* **Raw data**:
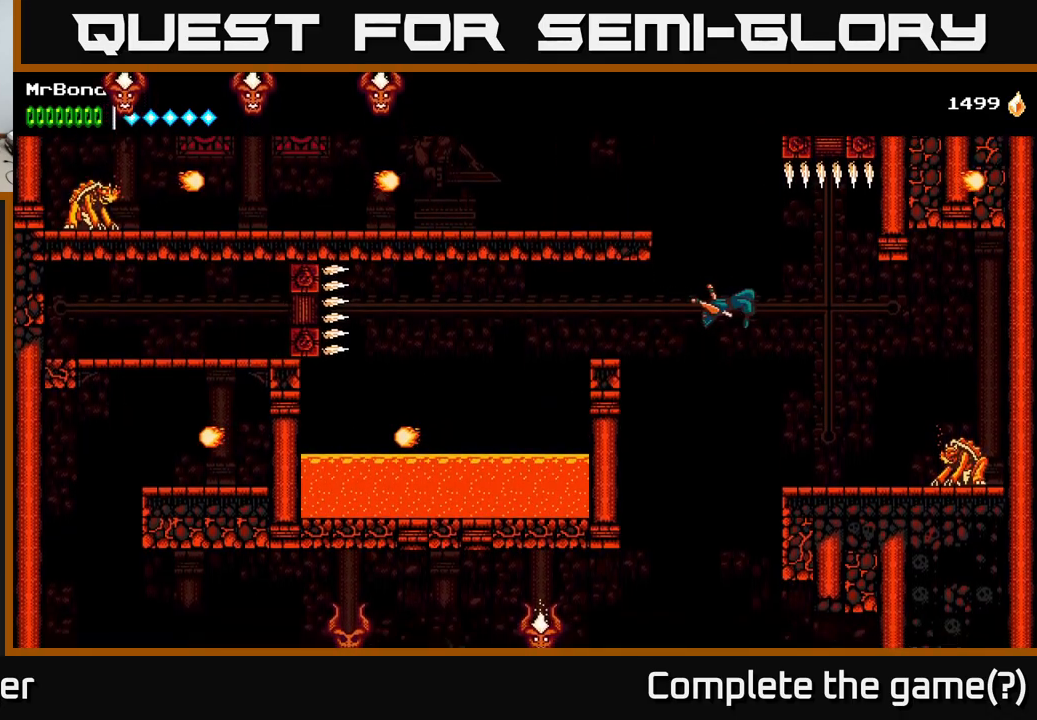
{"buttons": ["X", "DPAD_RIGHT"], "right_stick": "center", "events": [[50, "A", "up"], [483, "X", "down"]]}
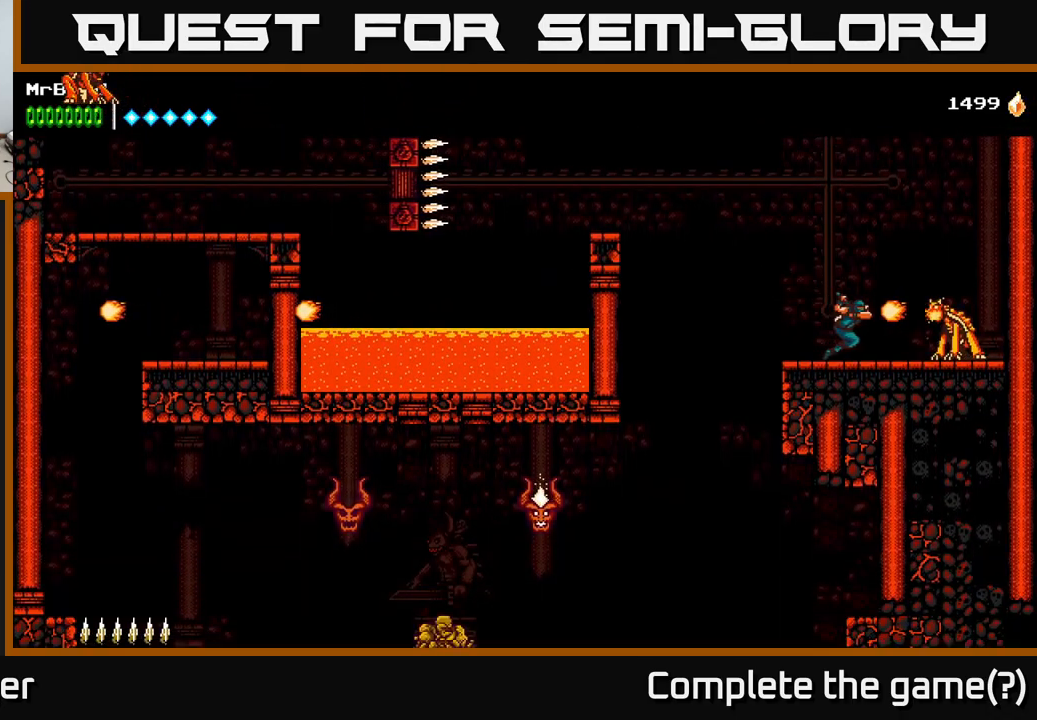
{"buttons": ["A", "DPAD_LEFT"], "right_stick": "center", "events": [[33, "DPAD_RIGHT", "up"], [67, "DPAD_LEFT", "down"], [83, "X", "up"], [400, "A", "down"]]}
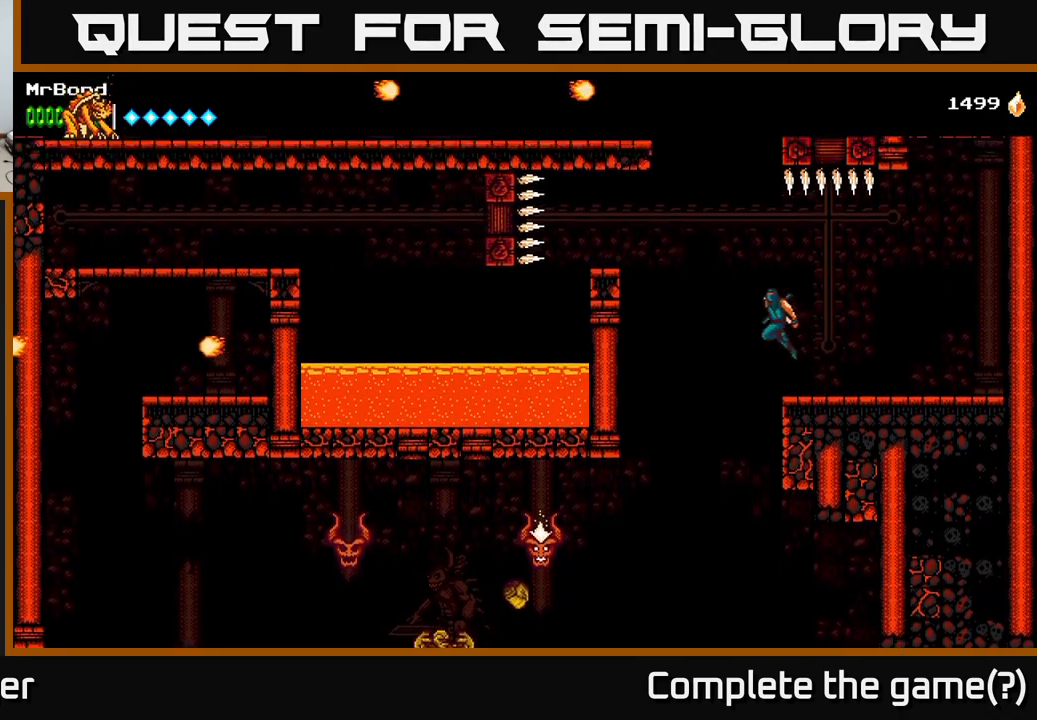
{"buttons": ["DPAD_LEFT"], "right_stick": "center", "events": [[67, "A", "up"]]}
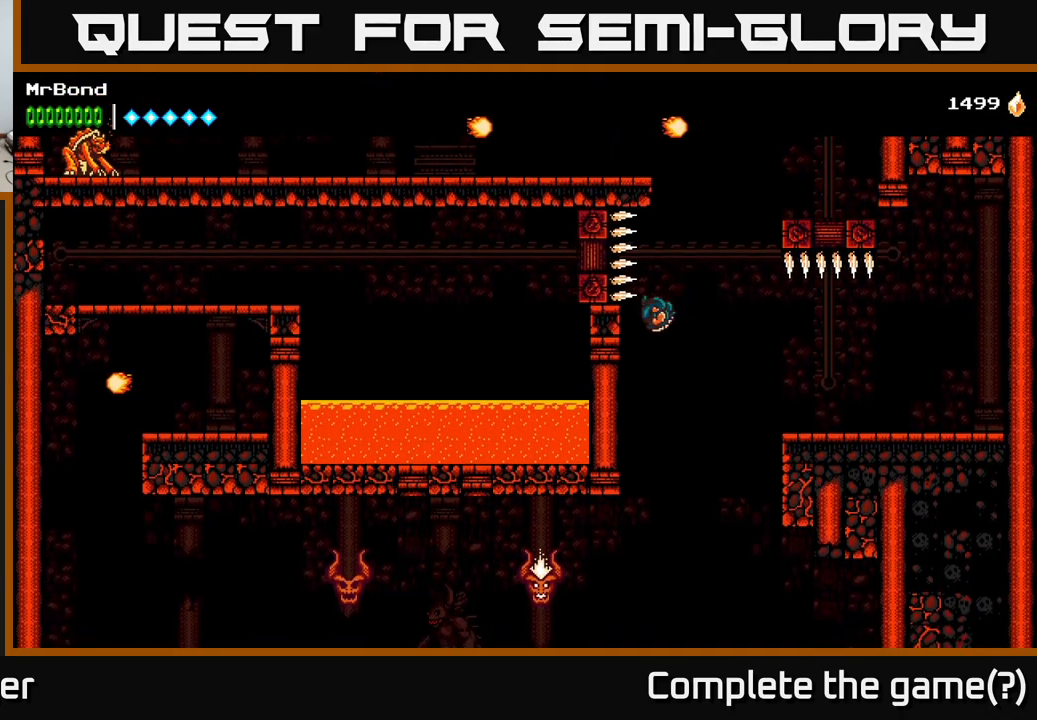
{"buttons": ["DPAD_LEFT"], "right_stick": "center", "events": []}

* **Task to carry out**: Give back each line above verbatim, dropping every picture.

* **Finished exercise**:
{"buttons": ["X", "DPAD_RIGHT"], "right_stick": "center", "events": [[50, "A", "up"], [483, "X", "down"]]}
{"buttons": ["A", "DPAD_LEFT"], "right_stick": "center", "events": [[33, "DPAD_RIGHT", "up"], [67, "DPAD_LEFT", "down"], [83, "X", "up"], [400, "A", "down"]]}
{"buttons": ["DPAD_LEFT"], "right_stick": "center", "events": [[67, "A", "up"]]}
{"buttons": ["DPAD_LEFT"], "right_stick": "center", "events": []}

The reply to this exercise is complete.